Compte rendu du livre :
La Philosophie des sciences,
de Dominique Lecourt,
PUF (Que sais-je ?), 2001.En France, la philosophie des sciences « anglo-saxonne », et d'une manière générale toute la philosophie analytique, a souvent eu mauvaise presse. Depuis peu, les choses semblent toutefois changer. Dans ce rapide tableau historique des doctrines de la philosophie des sciences, Dominique Lecourt témoigne de ce nouvel esprit d'ouverture puisque, vers la fin du livre, cherchant à définir la philosophie des sciences de demain, il en appel à une réconciliation des deux traditions. Le dédain qu'il a autrefois partagé avec ses compatriotes n'en apparaît pas moins.
À l'issue d'une présentation des principales idées des philosophes dits « analytiques », Lecourt critique leur rejet de toute approche historique des sciences. Pour la raison inverse, il fait l'éloge de philosophes français tels que Gaston Bachelard et Georges Canguilhem. La critique est certes justifiée pour une bonne part des philosophes analytiques. Cependant, comme le rappelle Lecourt lui-même, la dimension historique n'a pas toujours été absente des débats entre ces philosophes, notamment grâce aux travaux de Thomas Kuhn et Paul Feyerabend. Lecourt ne profite toutefois pas assez de ce rappel « historique » pour souligner la complexité de cette tradition philosophique.

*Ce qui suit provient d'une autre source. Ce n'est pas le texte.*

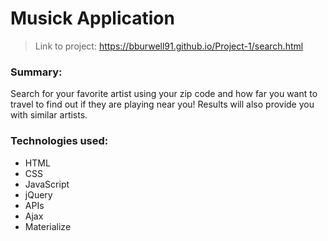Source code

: # Musick Application

> Link to project:
https://bburwell91.github.io/Project-1/search.html

### Summary:
Search for your favorite artist using your zip code and how far you want to travel to find out if they are playing near you! Results will also provide you with similar artists.

### Technologies used:
* HTML
* CSS
* JavaScript
* jQuery
* APIs
* Ajax
* Materialize
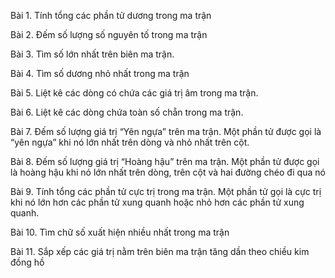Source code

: Bài 1. Tính tổng các phần tử dương trong ma trận

Bài 2. Đếm số lượng số nguyên tố trong ma trận

Bài 3. Tìm số lớn nhất trên biên ma trận.

Bài 4. Tìm số dương nhỏ nhất trong ma trận

Bài 5. Liệt kê các dòng có chứa các giá trị âm trong ma trận.

Bài 6. Liệt kê các dòng chứa toàn số chẵn trong ma trận.

Bài 7. Đếm số lượng giá trị “Yên ngựa” trên ma trận. Một phần tử được gọi là “yên ngựa” khi nó lớn nhất trên dòng và nhỏ nhất trên cột.

Bài 8. Đếm số lượng giá trị “Hoàng hậu” trên ma trận. Một phần tử được gọi là hoàng hậu khi nó lớn nhất trên dòng, trên cột và hai đường chéo đi qua nó

Bài 9. Tính tổng các phần tử cực trị trong ma trận. Một phần tử gọi là cực trị khi nó lớn hơn các phần tử xung quanh hoặc nhỏ hơn các phần tử xung quanh.

Bài 10. Tìm chữ số xuất hiện nhiều nhất trong ma trận

Bài 11. Sắp xếp các giá trị nằm trên biên ma trận tăng dần theo chiều kim đồng hồ

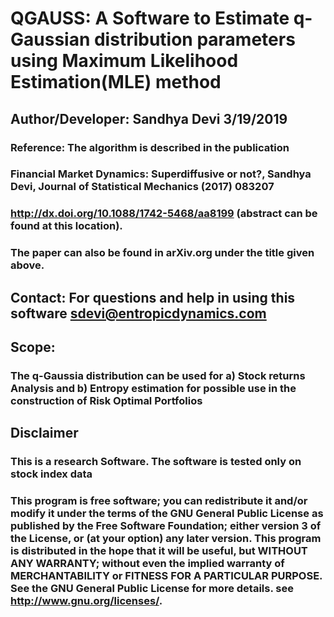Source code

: # QGAUSS: A Software to Estimate q-Gaussian distribution parameters using Maximum Likelihood Estimation(MLE) method
## Author/Developer:     Sandhya Devi     3/19/2019
### Reference: The algorithm is described in the publication
### Financial Market Dynamics: Superdiffusive or not?,  Sandhya Devi, Journal of Statistical Mechanics (2017) 083207
### http://dx.doi.org/10.1088/1742-5468/aa8199 (abstract can be found at this location).
### The paper can also be found in arXiv.org under the title given above. 
##  Contact: For questions and help in using this software sdevi@entropicdynamics.com


## Scope: 
### The q-Gaussia distribution can be used for a) Stock returns Analysis and b) Entropy estimation for possible use in the construction of Risk Optimal Portfolios


## Disclaimer

### This is a research Software. The software is tested only on stock index data
### This program is free software; you can redistribute it and/or modify it under the terms of the GNU General Public License as published by the Free Software Foundation; either version 3 of the License, or (at your option) any later version. This program is distributed in the hope that it will be useful, but WITHOUT ANY WARRANTY; without even the implied warranty of MERCHANTABILITY or FITNESS FOR A PARTICULAR PURPOSE.  See the GNU General Public License for more details.  see <http://www.gnu.org/licenses/>.
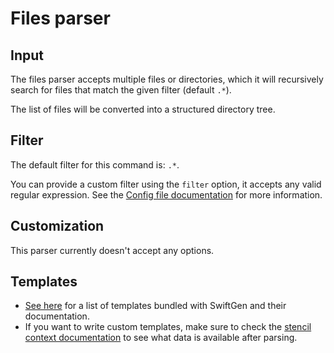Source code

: # Files parser

## Input

The files parser accepts multiple files or directories, which it will recursively search for files that match the given filter (default `.*`).

The list of files will be converted into a structured directory tree.

## Filter

The default filter for this command is: `.*`.

You can provide a custom filter using the `filter` option, it accepts any valid regular expression. See the [Config file documentation](../ConfigFile.md) for more information.

## Customization

This parser currently doesn't accept any options.

## Templates

* [See here](../templates/files) for a list of templates bundled with SwiftGen and their documentation.
* If you want to write custom templates, make sure to check the [stencil context documentation](../SwiftGenKit%20Contexts/files.md) to see what data is available after parsing.
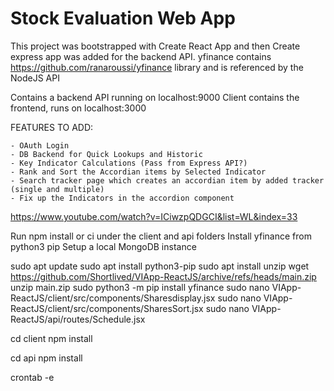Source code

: # Stock Evaluation Web App

This project was bootstrapped with Create React App and then Create express app was added for the backend API.
yfinance contains https://github.com/ranaroussi/yfinance library and is referenced by the NodeJS API

Contains a backend API running on localhost:9000
Client contains the frontend, runs on localhost:3000


FEATURES TO ADD:

    - OAuth Login
    - DB Backend for Quick Lookups and Historic
    - Key Indicator Calculations (Pass from Express API?)
    - Rank and Sort the Accordian items by Selected Indicator
    - Search tracker page which creates an accordian item by added tracker (single and multiple)
    - Fix up the Indicators in the accordion component

https://www.youtube.com/watch?v=ICiwzpQDGCI&list=WL&index=33

Run npm install or ci under the client and api folders
Install yfinance from python3 pip
Setup a local MongoDB instance

sudo apt update
sudo apt install python3-pip
sudo apt install unzip
wget https://github.com/Shortlived/VIApp-ReactJS/archive/refs/heads/main.zip
unzip main.zip
sudo python3 -m pip install yfinance
sudo nano VIApp-ReactJS/client/src/components/Sharesdisplay.jsx
sudo nano VIApp-ReactJS/client/src/components/SharesSort.jsx
sudo nano VIApp-ReactJS/api/routes/Schedule.jsx

cd client
npm install

cd api
npm install

crontab -e
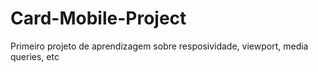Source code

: # Card-Mobile-Project
Primeiro projeto de aprendizagem sobre resposividade, viewport, media queries, etc
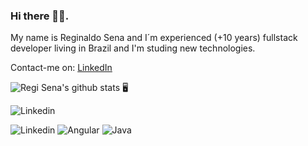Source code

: ### Hi there 👋:smiley:.

My name is Reginaldo Sena and I´m experienced (+10 years) fullstack developer living in Brazil and I'm studing new technologies.

Contact-me on:
[LinkedIn](https://linkedin.com/in/reginaldo-sena)


![Regi Sena's github stats](https://github-readme-stats.vercel.app/api?username=regisena&show_icons=true&theme=radical) 🖥️

![Linkedin](https://github-readme-stats.vercel.app/api/top-langs/?username=regisena&theme=blue-green)

![Linkedin](https://img.shields.io/badge/LinkedIn-0077B5?style=for-the-badge&logo=linkedin&logoColor=white)
![Angular](https://img.shields.io/badge/Angular-DD0031?style=for-the-badge&logo=angular&logoColor=white)
![Java](https://img.shields.io/badge/Java-ED8B00?style=for-the-badge&logo=java&logoColor=white)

Lecourt se fait également l'écho d'un autre reproche adressé par les philosophes français à la philosophie analytique : celui de vouloir tout ramener à une analyse logique. Certes, il rappelle qu'en ce domaine certaines critiques parmi les plus dévastatrices sont venues de la philosophie analytique elle-même, et notamment dès 1951 de Willard Quine. Mais il se dépêche de mentionner que Quine « continue à voir dans la logique l'instrument essentiel de l'analyse philosophique », sans se demander comment et pourquoi une critique radicale des dogmes logicistes de la première philosophie analytique peut s'accompagner d'une exigence permanente de logique.
S'il ne fait de nos jours guère de doute que la philosophie des sciences s'enrichit d'enquêtes historiques, on regrettera donc que Lecourt, qui répète inlassablement cette idée, ne problématise pas suffisamment l'histoire de la philosophie analytique. Plutôt que d'être un vœux pieux, la rencontre des deux traditions pourrait alors véritablement s'effectuer, au plus grand profit de la philosophie des sciences.Thomas Lepeltier, Sciences Humaines, 125, mars 2002.